In the September 2010 issue of Schizophrenia Bulletin, Remington and Kapur review preclinical and clinical literature on the effects of continuous versus intermittent antipsychotic drug treatment. This review paper draws interesting and provocative conclusions that challenge the established clinical lore regarding the optimal dosing of antipsychotic drugs. The authors point out that while a certain amount of D2 occupancy is critical for the antipsychotic response, continuous high occupancy is not needed. This would suggest that non-continuous antipsychotic dosing would be as effective as continuous dosing, and data from targeted antipsychotic treatment and drug holiday treatment trials support this approach.

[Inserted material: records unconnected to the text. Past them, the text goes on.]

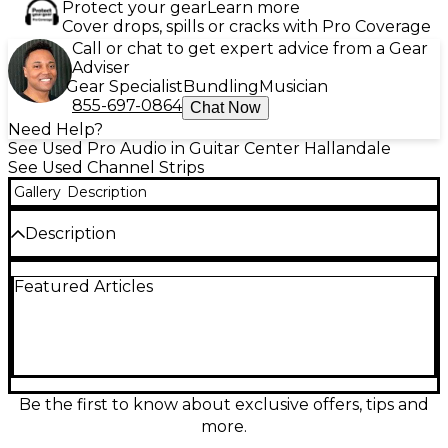
Protect your gear
Learn more
Cover drops, spills or cracks with Pro Coverage
Call or chat to get expert advice from a Gear
Adviser
Gear Specialist
Bundling
Musician
855-697-0864
Chat Now
Need Help?
See Used Pro Audio in Guitar Center Hallandale
See Used Channel Strips
Gallery
Description
Description
Used Solid State Logic Alpha Channel in good
Featured Articles
condition delivers classic SSL clarity in a compact
channel strip, ideal for tracking vocals, guitars, and
bass. Features a SuperAnalogue mic preamp with
switchable high-pass filter, one-knob SSL-style
compressor, and flexible EQ for quick tone shaping.
Balanced analog I/O plus digital output make it easy
to integrate with modern interfaces while adding
Be the first to know about exclusive offers, tips and
punch, presence, and polished detail to your
more.
recordings.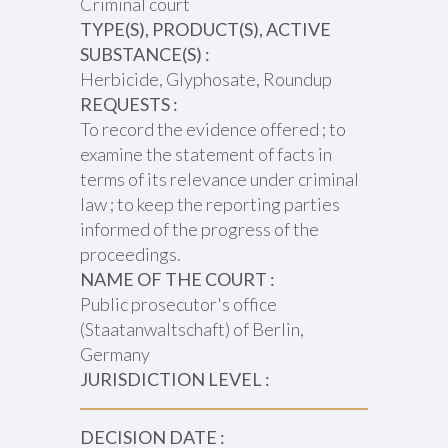
Criminal court
TYPE(S), PRODUCT(S), ACTIVE
SUBSTANCE(S) :
Herbicide, Glyphosate, Roundup
REQUESTS :
To record the evidence offered ; to
examine the statement of facts in
terms of its relevance under criminal
law ; to keep the reporting parties
informed of the progress of the
proceedings.
NAME OF THE COURT :
Public prosecutor's office
(Staatanwaltschaft) of Berlin,
Germany
JURISDICTION LEVEL :
DECISION DATE :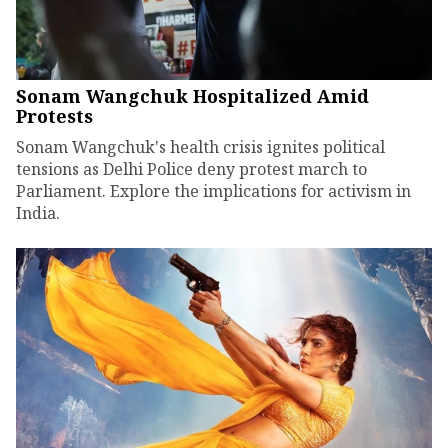
Sonam Wangchuk Hospitalized Amid
Protests
Sonam Wangchuk's health crisis ignites political
tensions as Delhi Police deny protest march to
Parliament. Explore the implications for activism in
India.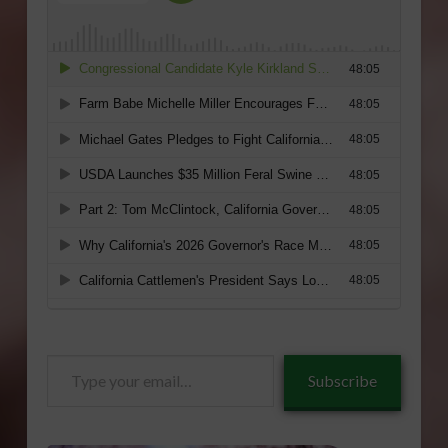
Type
Subscribe
your
email…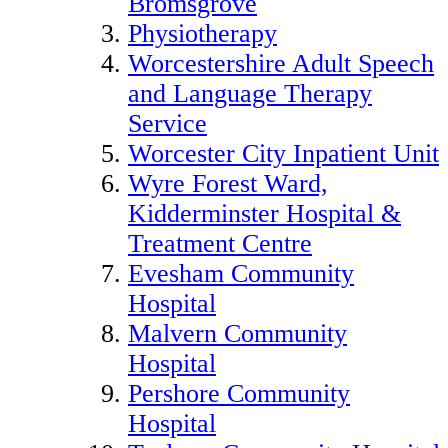
Bromsgrove
Physiotherapy
Worcestershire Adult Speech
and Language Therapy
Service
Worcester City Inpatient Unit
Wyre Forest Ward,
Kidderminster Hospital &
Treatment Centre
Evesham Community
Hospital
Malvern Community
Hospital
Pershore Community
Hospital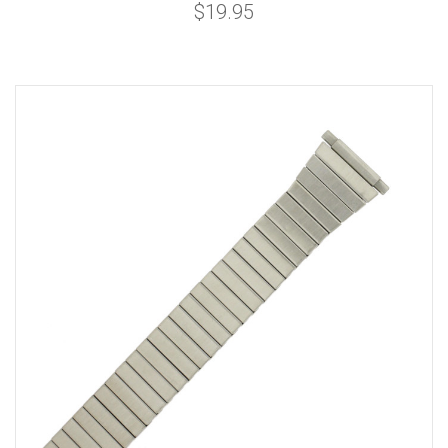
$19.95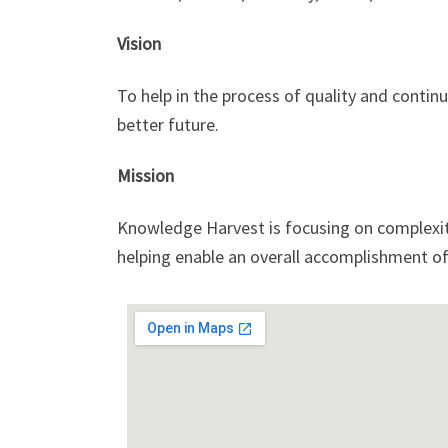
Vision
To help in the process of quality and continu
better future.
Mission
Knowledge Harvest is focusing on complexity
helping enable an overall accomplishment of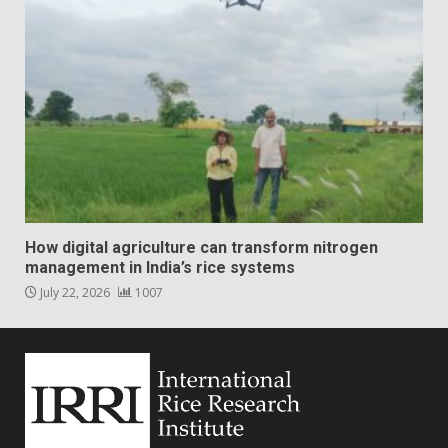
How digital agriculture can transform nitrogen
management in India’s rice systems
July 22, 2026
1007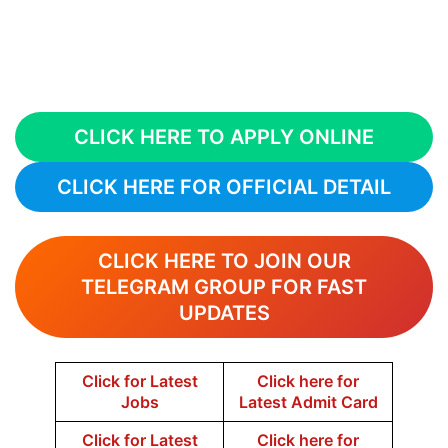
CLICK HERE TO APPLY ONLINE
CLICK HERE FOR OFFICIAL DETAIL
CLICK HERE TO JOIN OUR
TELEGRAM GROUP FOR FAST
UPDATES
Click for Latest
Click here for
Jobs
Latest Admit Card
Click for Latest
Click here for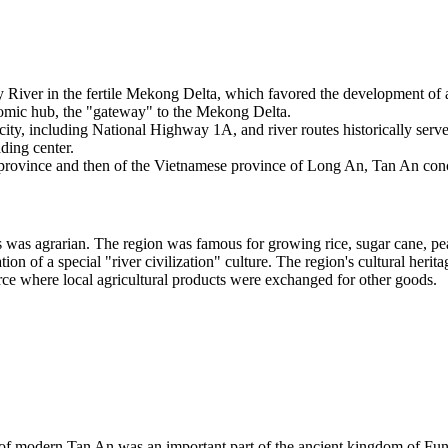
River in the fertile Mekong Delta, which favored the development of agr
nomic hub, the "gateway" to the Mekong Delta.
city, including National Highway 1A, and river routes historically served
ading center.
province and then of the Vietnamese province of Long An, Tan An concen
 was agrarian. The region was famous for growing rice, sugar cane, pe
ation of a special "river civilization" culture. The region's cultural her
ce where local agricultural products were exchanged for other goods.
ry of modern Tan An was an important part of the ancient kingdom of Fu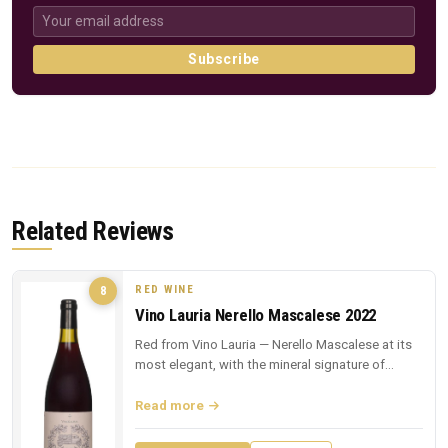
Subscribe
Related Reviews
RED WINE
8
Vino Lauria Nerello Mascalese 2022
Red from Vino Lauria — Nerello Mascalese at its
most elegant, with the mineral signature of
Sicilian lava.
Read more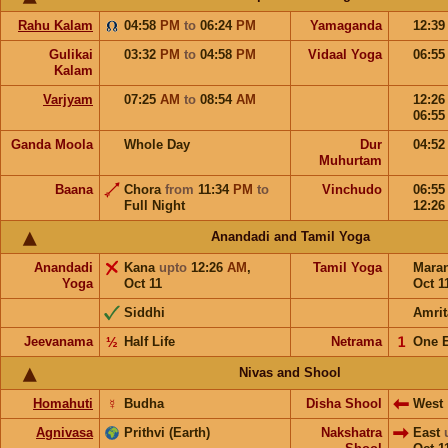
Rahu Kalam
04:58
PM
to
06:24
PM
Yamaganda
12:3
Gulikai
03:32
PM
to
04:58
PM
Vidaal Yoga
06:5
Kalam
Varjyam
07:25
AM
to
08:54
AM
12:2
06:5
Ganda Moola
Whole Day
Dur
04:5
Muhurtam
Baana
Chora
from
11:34
PM
to
Vinchudo
06:5
Full Night
12:2
Anandadi and Tamil Yoga
Anandadi
Kana
upto
12:26
AM
,
Tamil Yoga
Mara
Yoga
Oct 11
Oct 1
Siddhi
Amrit
Jeevanama
½
Half Life
Netrama
𝟣
One 
Nivas and Shool
Homahuti
☿
Budha
Disha Shool
West
Agnivasa
Prithvi (Earth)
Nakshatra
East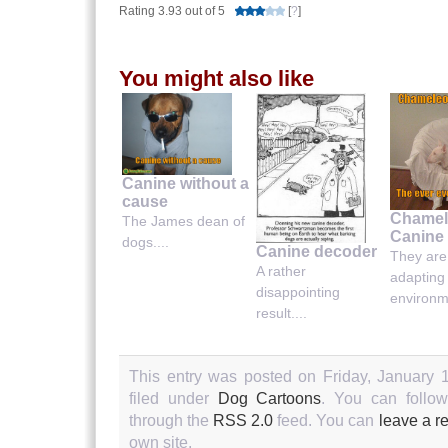
Rating 3.93 out of 5
[
?
]
You might also like
Canine without a
cause
Chamel
The James dean of
Canine
dogs....
Canine decoder
They are
A rather
adapting
disappointing
environme
result....
This entry was posted on Friday, January 
filed under
Dog Cartoons
. You can follow
through the
RSS 2.0
feed. You can
leave a r
own site.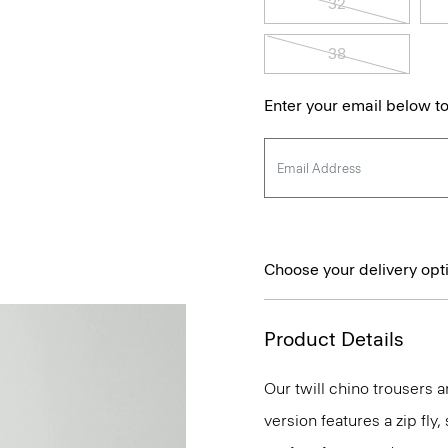
32
38
Enter your email below to
Choose your delivery opt
Product Details
Our twill chino trousers ar
version features a zip fly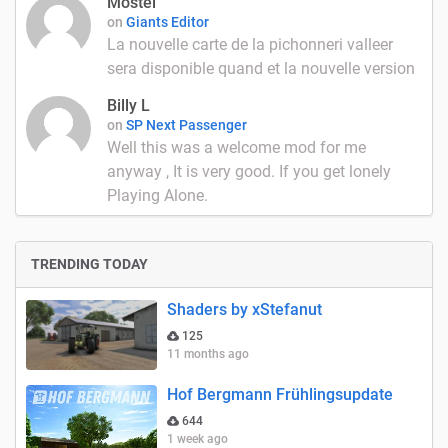
Mostel
on
Giants Editor
La nouvelle carte de la pichonneri valleer
sera disponible quand et la nouvelle version
Billy L
on
SP Next Passenger
Well this was a welcome mod for me
anyway , It is very good. If you get lonely
Playing Alone.
TRENDING TODAY
Shaders by xStefanut
125
11 months ago
Hof Bergmann Frühlingsupdate
644
1 week ago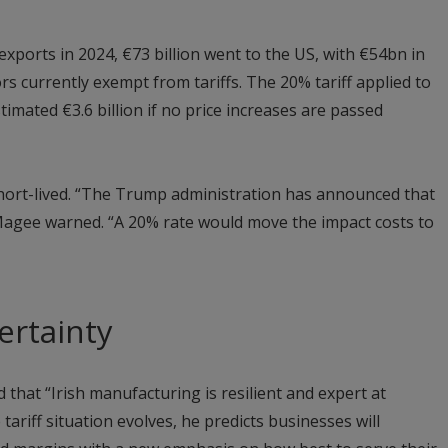
exports in 2024, €73 billion went to the US, with €54bn in
 currently exempt from tariffs. The 20% tariff applied to
imated €3.6 billion if no price increases are passed
ort-lived. “The Trump administration has announced that
Magee warned. “A 20% rate would move the impact costs to
ertainty
hat “Irish manufacturing is resilient and expert at
tariff situation evolves, he predicts businesses will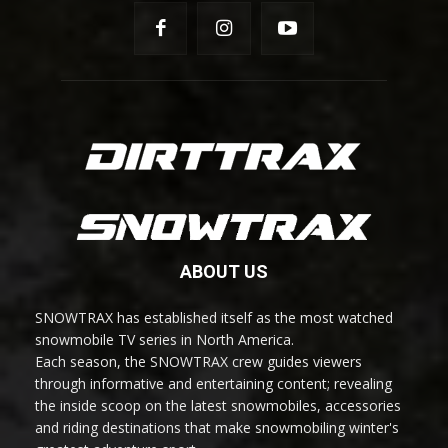
ABOUT US
SNOWTRAX has established itself as the most watched
snowmobile TV series in North America.
Each season, the SNOWTRAX crew guides viewers
through informative and entertaining content; revealing
the inside scoop on the latest snowmobiles, accessories
and riding destinations that make snowmobiling winter's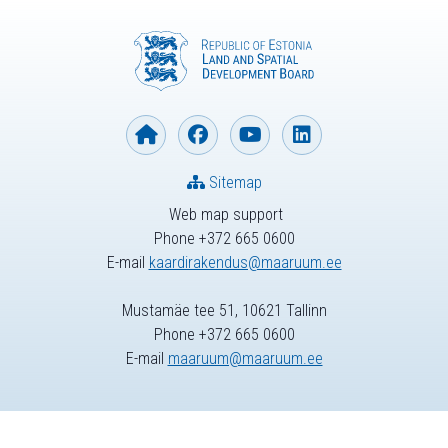
Sitemap
Web map support
Phone +372 665 0600
E-mail
kaardirakendus@maaruum.ee
Mustamäe tee 51, 10621 Tallinn
Phone +372 665 0600
E-mail
maaruum@maaruum.ee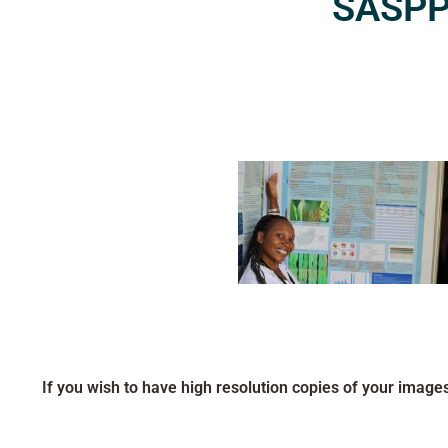
SASPP2
If you wish to have high resolution copies of your image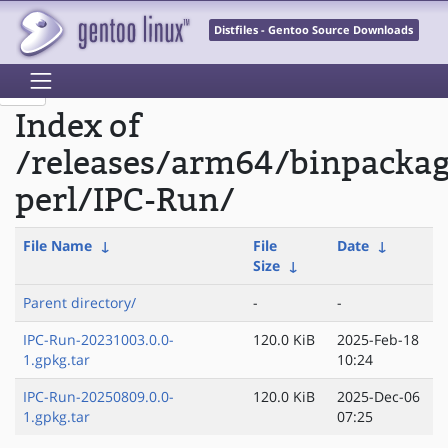
Distfiles - Gentoo Source Downloads
Index of
/releases/arm64/binpacka
perl/IPC-Run/
File Name
↓
File
Date
↓
Size
↓
Parent directory/
-
-
IPC-Run-20231003.0.0-
120.0 KiB
2025-Feb-18
1.gpkg.tar
10:24
IPC-Run-20250809.0.0-
120.0 KiB
2025-Dec-06
1.gpkg.tar
07:25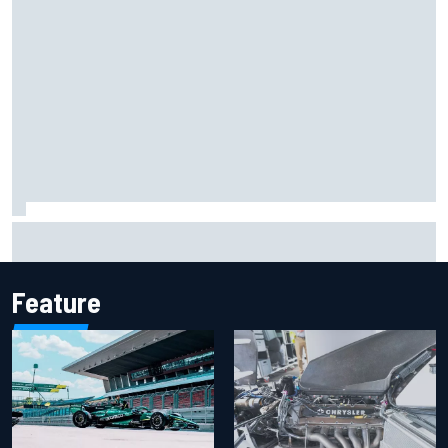
Report: Sergio Perez's management in Williams talks as
Carlos Sainz's future remains unclear
Feature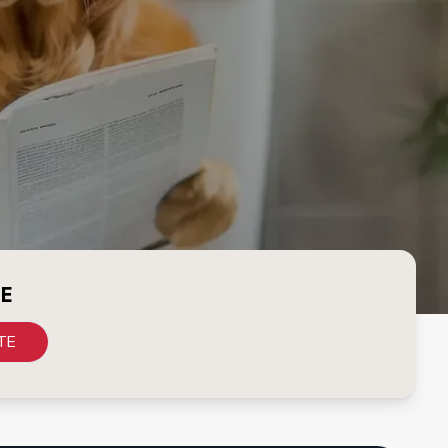
CE
TE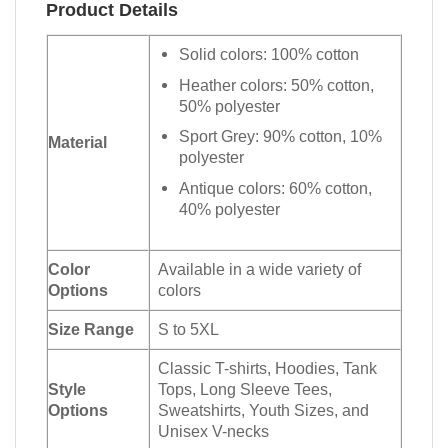
Product Details
Solid colors: 100% cotton
Heather colors: 50% cotton,
50% polyester
Sport Grey: 90% cotton, 10%
Material
polyester
Antique colors: 60% cotton,
40% polyester
Color
Available in a wide variety of
Options
colors
Size Range
S to 5XL
Classic T-shirts, Hoodies, Tank
Style
Tops, Long Sleeve Tees,
Options
Sweatshirts, Youth Sizes, and
Unisex V-necks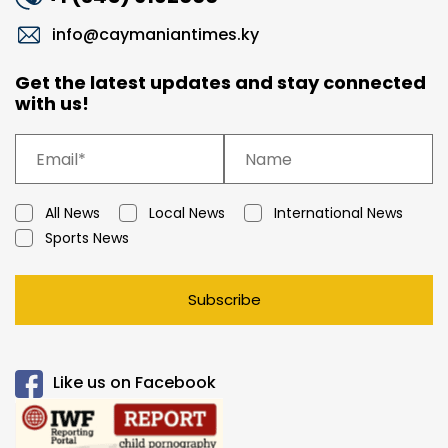
info@caymaniantimes.ky
Get the latest updates and stay connected
with us!
All News
Local News
International News
Sports News
Subscribe
Like us on Facebook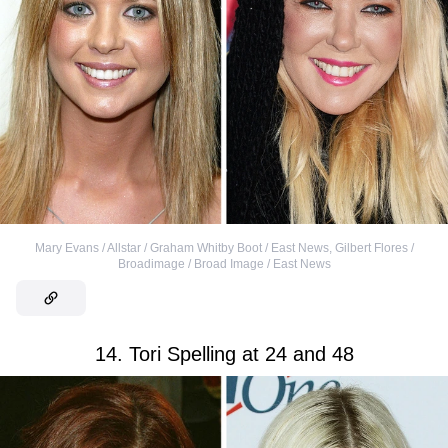
Mary Evans / Allstar / Graham Whitby Boot / East News
,
Gilbert Flores /
Broadimage / Broad Image / East News
14. Tori Spelling at 24 and 48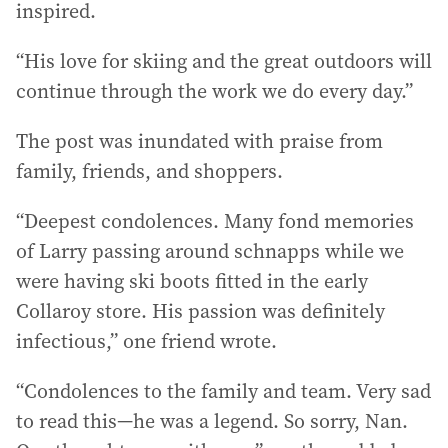
inspired.
“His love for skiing and the great outdoors will
continue through the work we do every day.”
The post was inundated with praise from
family, friends, and shoppers.
“Deepest condolences. Many fond memories
of Larry passing around schnapps while we
were having ski boots fitted in the early
Collaroy store. His passion was definitely
infectious,” one friend wrote.
“Condolences to the family and team. Very sad
to read this—he was a legend. So sorry, Nan.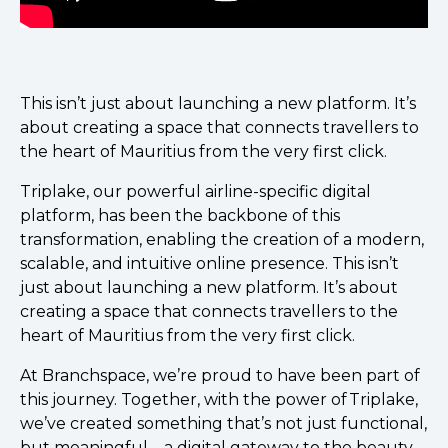
This isn’t just about launching a new platform. It’s
about creating a space that connects travellers to
the heart of Mauritius from the very first click.
Triplake, our powerful airline-specific digital
platform, has been the backbone of this
transformation, enabling the creation of a modern,
scalable, and intuitive online presence. This isn’t
just about launching a new platform. It’s about
creating a space that connects travellers to the
heart of Mauritius from the very first click.
At Branchspace, we’re proud to have been part of
this journey. Together, with the power of Triplake,
we’ve created something that’s not just functional,
but meaningful—a digital gateway to the beauty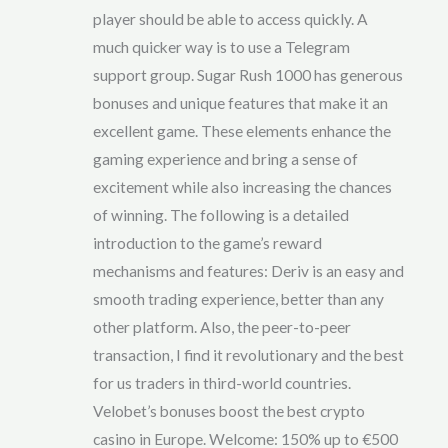
of
player should be able to access quickly. A
5
much quicker way is to use a Telegram
support group. Sugar Rush 1000 has generous
bonuses and unique features that make it an
excellent game. These elements enhance the
gaming experience and bring a sense of
excitement while also increasing the chances
of winning. The following is a detailed
introduction to the game’s reward
mechanisms and features: Deriv is an easy and
smooth trading experience, better than any
other platform. Also, the peer-to-peer
transaction, I find it revolutionary and the best
for us traders in third-world countries.
Velobet’s bonuses boost the best crypto
casino in Europe. Welcome: 150% up to €500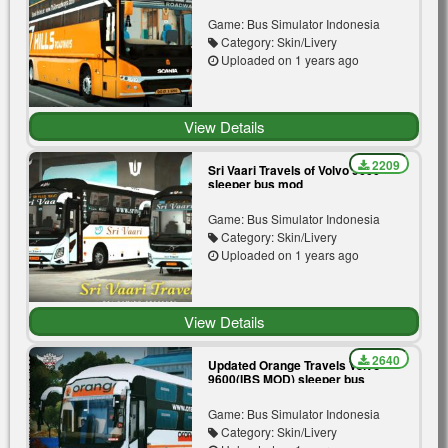
Game: Bus Simulator Indonesia
Category: Skin/Livery
Uploaded on 1 years ago
View Details
2209
Sri Vaari Travels of Volvo 9600
sleeper bus mod
Game: Bus Simulator Indonesia
Category: Skin/Livery
Uploaded on 1 years ago
View Details
2640
Updated Orange Travels Volvo
9600(IBS MOD) sleeper bus
Game: Bus Simulator Indonesia
Category: Skin/Livery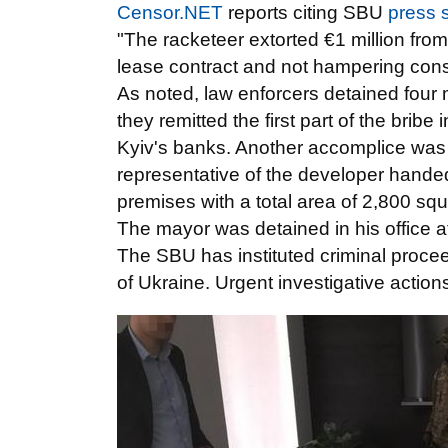
Censor.NET
reports citing SBU
press 
"The racketeer extorted €1 million from
lease contract and not hampering const
As noted, law enforcers detained four 
they remitted the first part of the brib
Kyiv's banks. Another accomplice was
representative of the developer handed
premises with a total area of 2,800 s
The mayor was detained in his office 
The SBU has instituted criminal procee
of Ukraine. Urgent investigative actio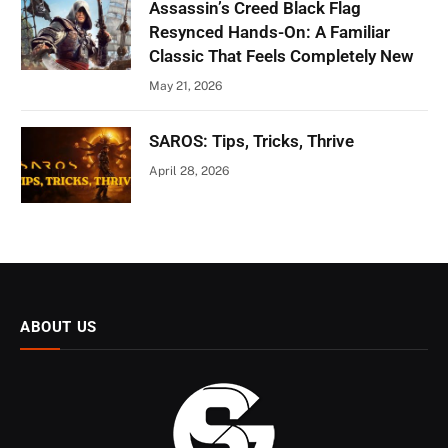
Assassin’s Creed Black Flag
Resynced Hands-On: A Familiar
Classic That Feels Completely New
May 21, 2026
SAROS: Tips, Tricks, Thrive
April 28, 2026
ABOUT US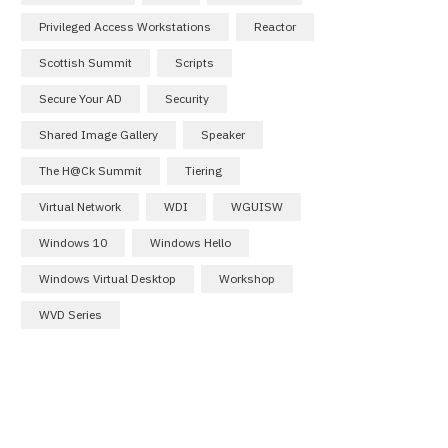
Privileged Access Workstations
Reactor
Scottish Summit
Scripts
Secure Your AD
Security
Shared Image Gallery
Speaker
The H@ck Summit
Tiering
Virtual Network
WDI
WGUISW
Windows 10
Windows Hello
Windows Virtual Desktop
Workshop
WVD Series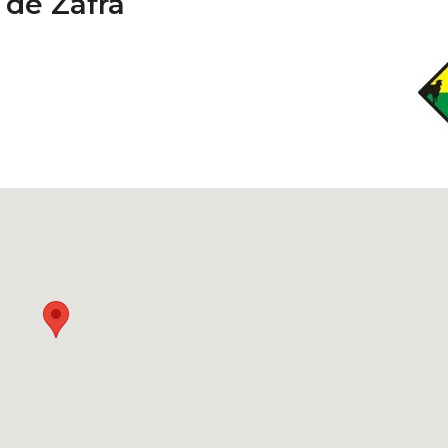
 de Zafra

Any treatment strategy that reduces total exposure to drugs has advantages and likely reduces side effects. However, does continuous treatment do more harm by modulating the responsivity to the treatment following extended use? This seems unlikely, although a thought-provoking question. The paper also challenges the benefit of extended release formulations. It is somewhat surprising that after half a century of antipsychotic medications, some of the fundamental questions such as frequency of dosing remain. As suggested by the authors, the field needs to focus on several questions in this context. What are effective alternatives to continuous antipsychotic drug treatment? Is the shift toward slow-release formulations wrong-headed? Should one invest in compounds with short half-lives?